О, лань восхода[13]! В сердце боль без края,
И бледность черт моих тому порука.
 
 
Уж лучше гибель, ибо страсти мука
В моей гнездится плоти, дух терзая.
Не жду пощады, об одном мечтая:
В тиши лежать, без мысли и без звука.
 
 
Чем, скорбный путь пройдя до половины,
Перед твоим напрасно вянуть ликом,
Уж лучше сразу встретить день кончины.
 
 
Ибо очаг без дров золою тлеет,
Лев, дичь не чуя, лес не будит рыком,
И без дождя речной поток мелеет.
 

Шмуэль-Давид Луццатто
1800, Триест – 1865, Падуя

«Правда, моя госпожа и подруга…»

 
Правда, моя госпожа и подруга!
Тебе, дочь Неба, не изменяя,
Я стены воздвиг, тебя охраняя,
В руках моих – меч, на груди – кольчуга.
 
 
Презревшим правду шлю без испуга
На битву вызов, ложь не прощая;
От их лукавства тебя защищая,
Не вижу брата, не знаю друга.
 
 
И потому не к медовым сотам —
К полыни льну, слыву Дон Кихотом,
Безумцем слыву, слыву бессердечным.
 
 
Моя Царица! Всего лишь тень я
Короны твоей. Снесу оскорбленья,
И буду твоим Дон Кихотом вечным!
 

Меир Галеви Леттерис
1804, Жолкиев (Галиция) –1871, Вена

Дочь Иудеи

 
Полна её поступь величья и стати,
Над нею луна своё сеет мерцанье;
В глазах её звёздные сходятся рати,
И ночи и дня в них царит сочетанье.
А лику её не нужны украшенья —
Не гаснет в нём свет семикратный Творенья.
 
 
И пусть её образ окутан печалью,
Такая краса и во мраке сверкает:
Коса развевается чёрною шалью,
И скрытое пламя сердца обжигает.
Блаженство несёт она каждому взгляду,
И каждому встречному – мир и отраду!
 
 
Нет равных зеницам её голубиным,
Светла она в грусти своей молчаливой.
Уста её крашены алым кармином,
И пальме подобна она горделивой.
Не могут смутить её душу пороки,
В душе этой – вечного мира истоки!
 

У могильного камня

 
Обрёл он покой в глубине небосклона.
Он снял одеянья печали и горя;
Он свет семикратный узрел изумлённо,
Восторженно хору небесному вторя.
 
 
И нет для него ни предела, ни края!
В полях, озаряемых звёздною ратью,
Светила мерцают ему, повторяя:
«Ты с нами, любимый!

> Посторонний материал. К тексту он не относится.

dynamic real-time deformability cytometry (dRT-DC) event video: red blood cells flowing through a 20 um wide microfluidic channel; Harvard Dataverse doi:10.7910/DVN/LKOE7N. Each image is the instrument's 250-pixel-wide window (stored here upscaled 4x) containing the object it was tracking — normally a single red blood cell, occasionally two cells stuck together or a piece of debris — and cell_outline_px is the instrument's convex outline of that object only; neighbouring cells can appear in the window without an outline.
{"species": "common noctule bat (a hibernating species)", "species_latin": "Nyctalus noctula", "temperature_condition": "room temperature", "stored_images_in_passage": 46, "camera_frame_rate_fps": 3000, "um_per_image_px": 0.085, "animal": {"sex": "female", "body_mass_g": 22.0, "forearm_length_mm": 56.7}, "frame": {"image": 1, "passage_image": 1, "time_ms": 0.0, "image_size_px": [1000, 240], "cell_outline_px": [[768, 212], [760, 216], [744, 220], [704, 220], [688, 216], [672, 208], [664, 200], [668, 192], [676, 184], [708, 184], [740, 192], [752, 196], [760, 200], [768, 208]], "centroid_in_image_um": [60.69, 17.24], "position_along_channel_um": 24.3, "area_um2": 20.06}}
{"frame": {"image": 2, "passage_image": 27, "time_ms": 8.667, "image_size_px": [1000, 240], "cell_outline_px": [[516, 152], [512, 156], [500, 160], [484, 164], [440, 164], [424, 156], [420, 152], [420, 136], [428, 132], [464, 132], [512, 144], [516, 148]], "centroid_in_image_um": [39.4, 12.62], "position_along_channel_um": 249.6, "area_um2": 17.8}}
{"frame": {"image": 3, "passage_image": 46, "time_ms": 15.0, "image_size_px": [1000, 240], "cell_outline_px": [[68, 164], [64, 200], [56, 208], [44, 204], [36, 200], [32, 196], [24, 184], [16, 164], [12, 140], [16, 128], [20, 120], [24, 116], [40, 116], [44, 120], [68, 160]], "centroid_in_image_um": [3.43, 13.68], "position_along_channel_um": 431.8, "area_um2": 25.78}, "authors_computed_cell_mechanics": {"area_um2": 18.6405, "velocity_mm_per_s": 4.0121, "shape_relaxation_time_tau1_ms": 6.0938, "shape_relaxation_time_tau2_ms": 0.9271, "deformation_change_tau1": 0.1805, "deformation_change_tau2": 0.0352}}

Отныне мы братья!»
 
 
Сияет над ним луч зари первозданной.
Не молкнут в ушах его песни Сиона.
Он снова обрёл струны лиры желанной,
Где Дерева Жизни колышется крона!
Он там, где места мудрецов – у Подножья!
Оттуда Престол ему видится Горний.
Где праведным Слава является Божья,
Там вечный надел его, вечные корни.
 

Миха-Йосеф Либензон (Лебенсон)
1828, Вильно – 1852

Печальная любовь

 
В тоскливый тот вечер молчал я устало,
Но в гордости сердца, в презренье жестоком,
Не зная пощады, в меня ты метала
Ножи своих слов и пронзала упрёком.
 
 
И это любви твоей чистые всходы!?
Такая любовь горше лютой печали!
Раздвинь же ночные угрюмые своды,
Открой мне очей твоих синие дали!
 
 
Ты помнишь, мы были вдвоём. Холодело
Багровое солнце, над рощей сияя.
В огне уходящем щека твоя рдела,
Дразня и как поздний закат ускользая.
 
 
А помнишь, под ночь, в серебристом тумане,
Мы птичьи в лесу услыхали свирели.
Шептались цветы с ветерком на поляне,
И мудрые старцы-дубы шелестели.
 
 
Шептала речная волна, обнимая
Подругу-волну: «Эти быстрые струи
Несут по теченью, сестрица родная,
Объятия наши, несут поцелуи».
 
 
Но гнев твой кипел в тишине перелеска,
И тысячью глаз своих небо светило,
И только одна среди звёздного блеска
Луна, как свидетель печальный, застыла!
 
 
А помнишь, весенней порой, дорогая,
В разлив нашу лодку качало волною.
Бурлила река, берега раздвигая,
И чёрное небо сливалось с землёю.
 
 
Прокладывал ветер пути непогоде,
Кочующий гром грохотал в поднебесье,
Казалось в тот миг, что в одном хороводе
С грозой налетевшею пляшет полесье.
 
 
Усеяли капли дождя твои щёки,
От влаги небесной набухли ресницы;
Под отблески молний, под гул недалёкий
В очах твоих юных мерцали зарницы.
 
 
Тогда, испугавшись ночного ненастья,
Ты шею мою обхватила в молчанье.
В объятье мы замерли оба от счастья,
И жаром твоё полыхало дыханье.
 
 
Как мокрые листья, тела трепетали.
Голубка! Слезинка твоя задрожала!
В тот миг мы душою единою стали,
И кровь, закипая, по венам бежала…
 
 
Зачем тебе помнить всё это? Досадой
Ты грусти добавила мне и страданий.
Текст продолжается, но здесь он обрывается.